In March 1962, Operation Sunrise started what was known as the Strategic Hamlet (Ấp Chiến lược) resettlement programme. The initiative was first recommended in November 1961 by Sir Robert Thompson, a veteran of the Malayan counter-insurgency effort and then head of the British Advisory Mission to South Vietnam. Thompson first proposed the programme to President Ngô Đình Diệm as a way to pacify rebellious elements in the Mekong Delta.

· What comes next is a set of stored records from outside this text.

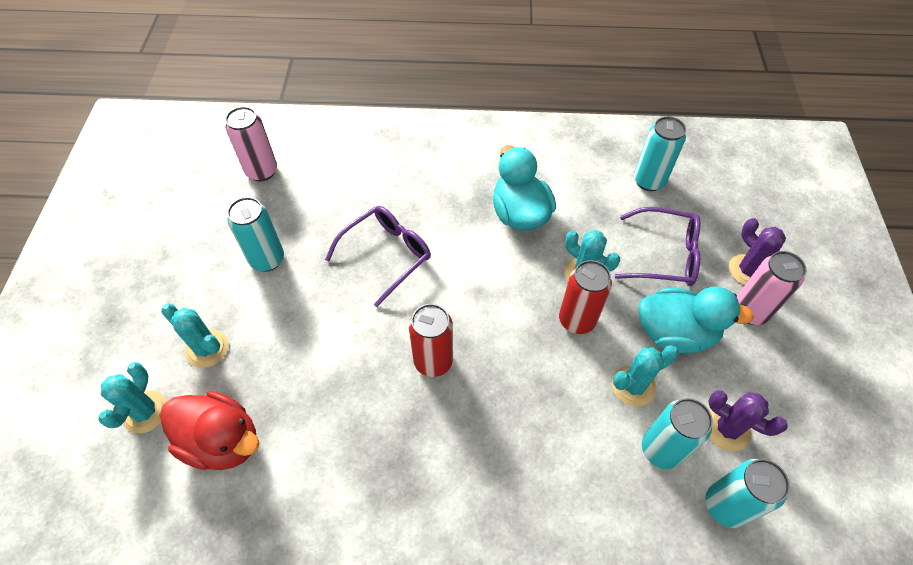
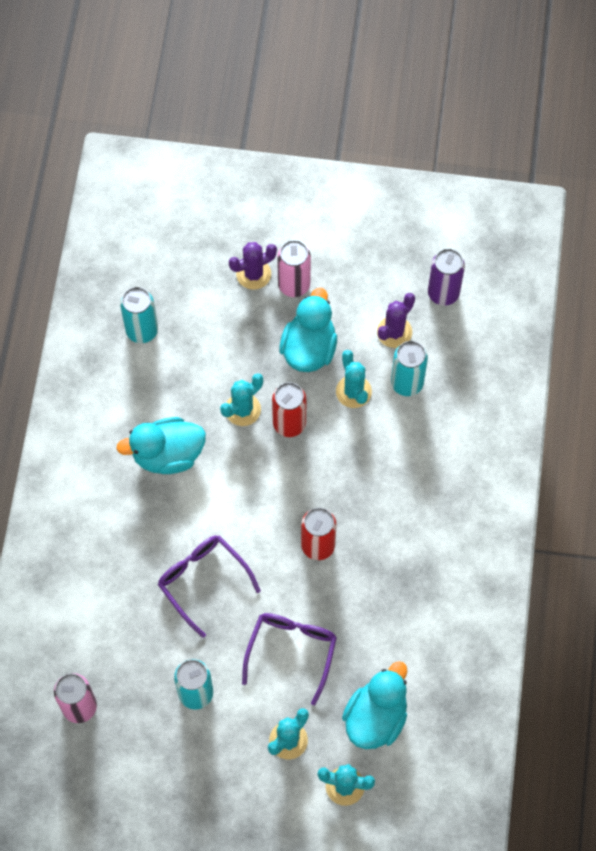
camera: 85 degrees left, 10 degrees up
(222, 441) = (376, 717): red duck -> turquoise duck
(664, 255) = (230, 337): purple glasses -> purple glasses (291, 651)
(725, 505) = (451, 350): turquoise can -> none
(805, 490) = (443, 293): none -> purple can

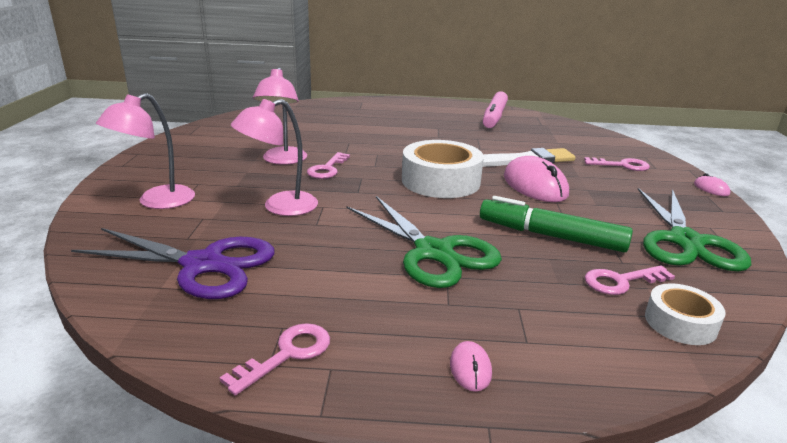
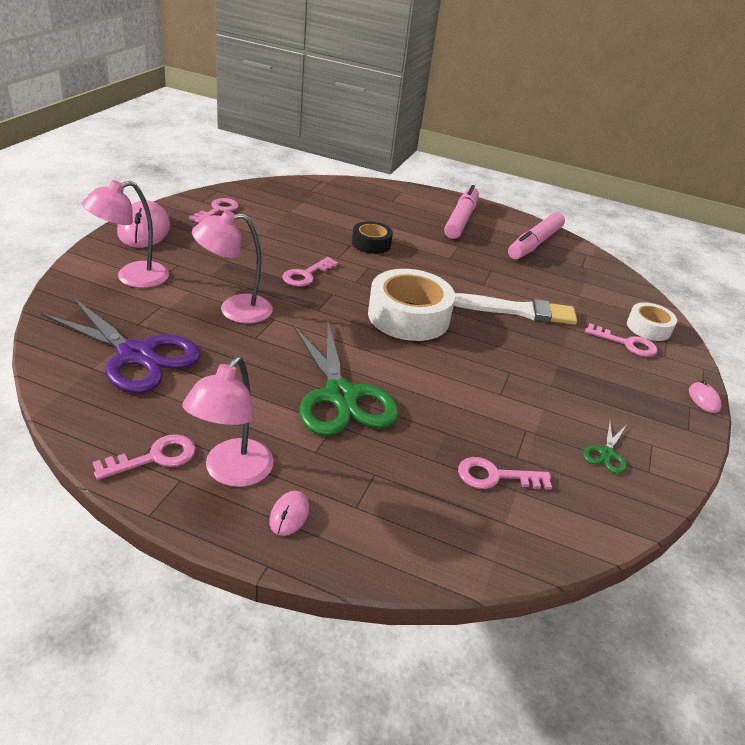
camera: 15 degrees right, 10 degrees up
(209, 138) = (217, 210): none -> pink key
(283, 160) = (270, 254): pink lamp -> pink lamp (232, 473)
(366, 138) = (371, 244): none -> black tape
(425, 112) = (461, 220): none -> pink marker
(534, 185) = (503, 346): pink mouse -> pink mouse (144, 230)
(551, 236) = (469, 409): green marker -> none
(680, 323) = (514, 533): white tape -> white tape (648, 328)
(686, 242) = (606, 454): green scissors -> green scissors, size x0.43

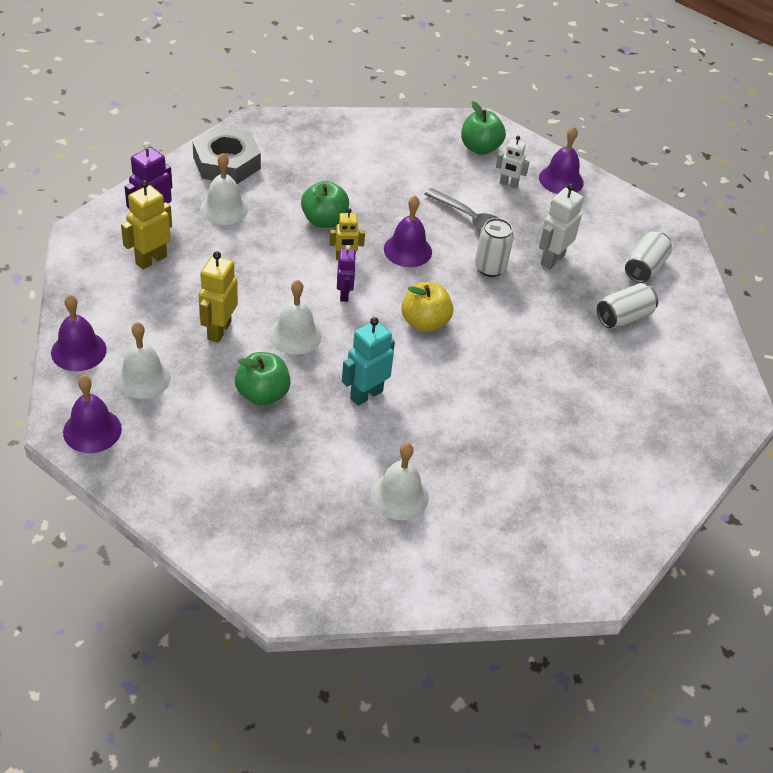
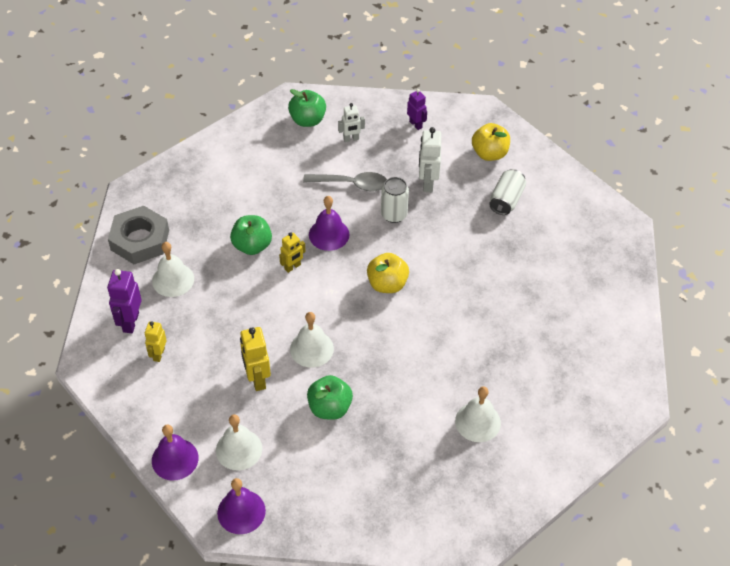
camera: 30 degrees left, 5 degrees up
(151, 260) = (158, 354): yellow robot -> yellow robot, size x0.65
(344, 294) = (317, 296): purple robot -> purple robot (416, 124)
(366, 394) = (396, 363): turquoise robot -> none
(561, 180) = (382, 115): purple bell -> none
(644, 268) = (489, 153): white can -> yellow apple

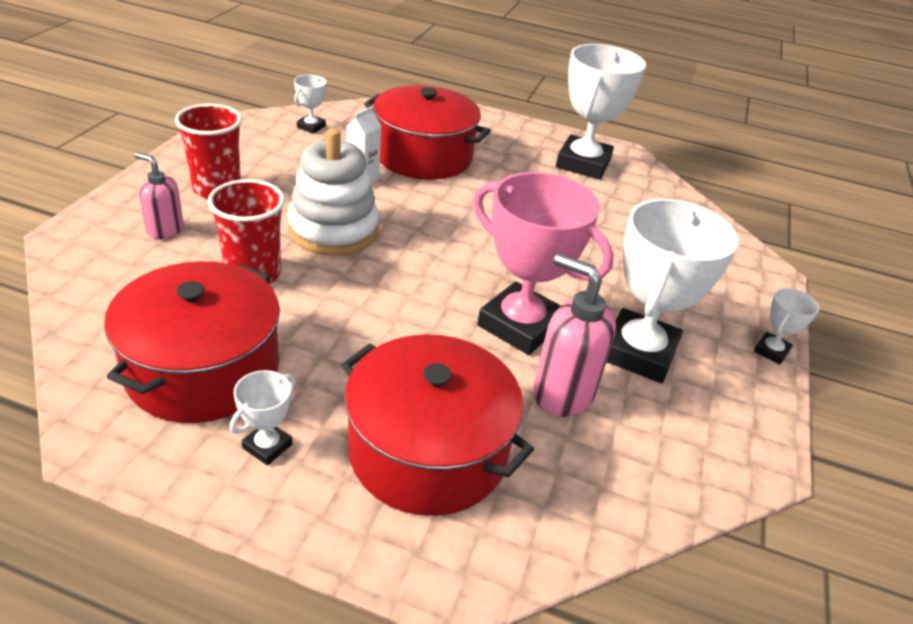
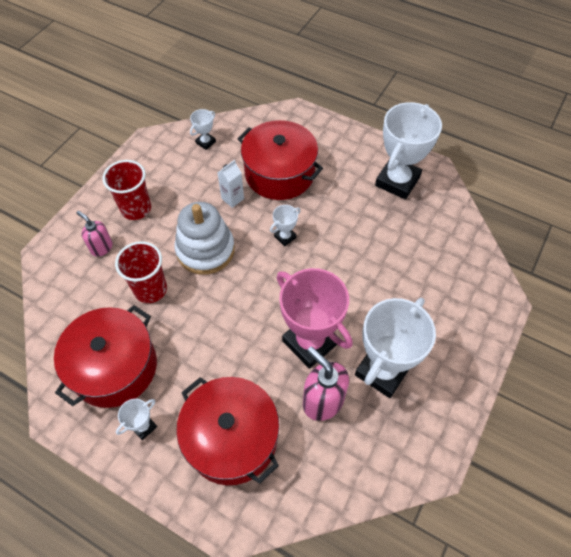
camera: 15 degrees right, 20 degrees up
(771, 351) = (476, 375): white trophy -> white trophy (285, 237)

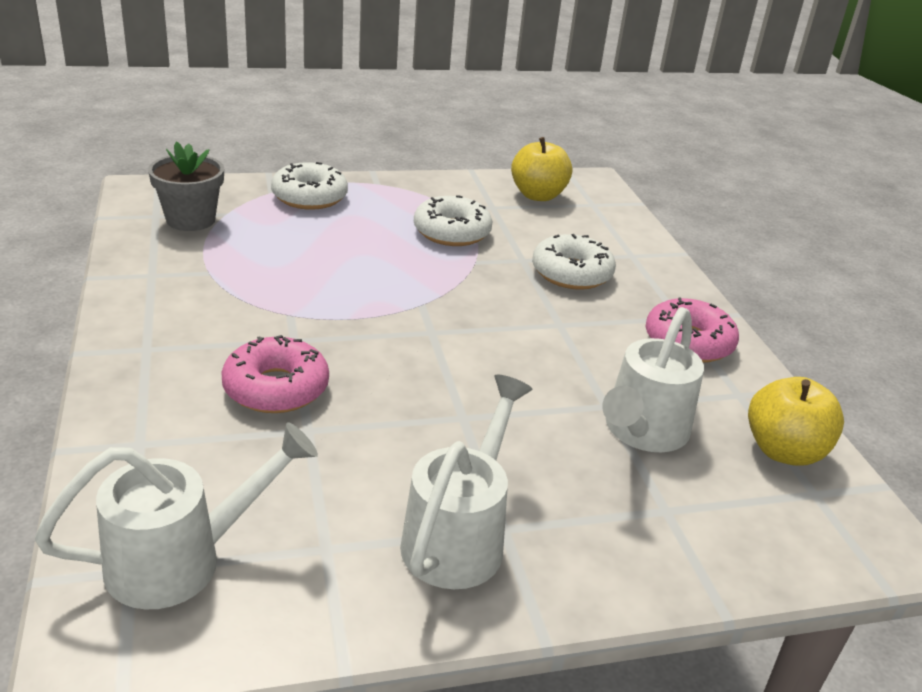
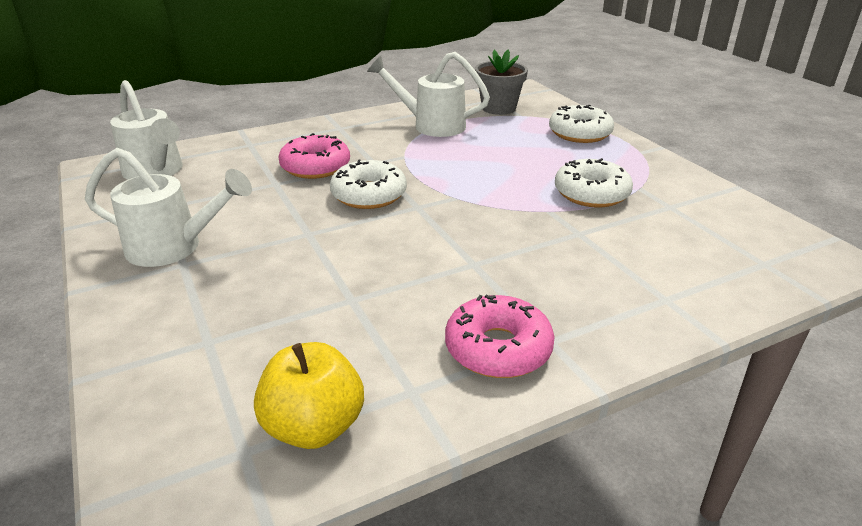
camera: 80 degrees right, 0 degrees up
(538, 195) = (733, 227): yellow apple -> none
(571, 273) = (579, 262): white donut -> white donut (369, 195)
(642, 432) = (317, 322): white watering can -> white watering can (432, 125)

Operation Sunrise aimed to consolidate the rural population of the Delta into easy-to-manage hamlets. Scattered rural populations in South Vietnam were uprooted from their ancestral farmlands, coastal villages and mountain retreats and resettled into fortified hamlets defended by Army of the Republic of Vietnam (ARVN) soldiers. The villages came with barbed wire and bamboo fences as a way to convince the rural population that the hamlets were for their security. Also, the new villages were built with schools, hospitals, electricity and other modern conveniences as added attractions for rural peasants. Part of the scheme stipulated that the villagers would be given weapons and military training to defend themselves. They would also receive aid from ARVN forces if and when needed.

According to the Pentagon Papers, in September 1962, approximately six months after the first resettlement effort, 3,225 hamlets had been completed and 4.3 million people were relocated. By late 1963 the South Vietnamese government claimed to have completed 8,600 strategic hamlets.

However, these figures are now widely acknowledged to have been grossly fabricated. A subsequent American investigation found that four-fifths of these were incomplete. American funding dried up and the program soon faded away. The South Vietnamese government was unable to provide the adequate and necessary support for the hamlets and its residents. Many strategic hamlets were abandoned, stripped of whatever was useful and left to rot.

The strategic hamlets failed because they were poorly implemented. Despite a barrage of CIA-produced propaganda, most peasants did not wish to relocate. Much of the money set aside for compensation ended up in the pockets of corrupt government officials – including Diệm’s own family – rather than being distributed to the peasants. Over 50 of the first hamlets were soon infiltrated and easily taken over by Việt Cộng who killed or intimidated village leaders.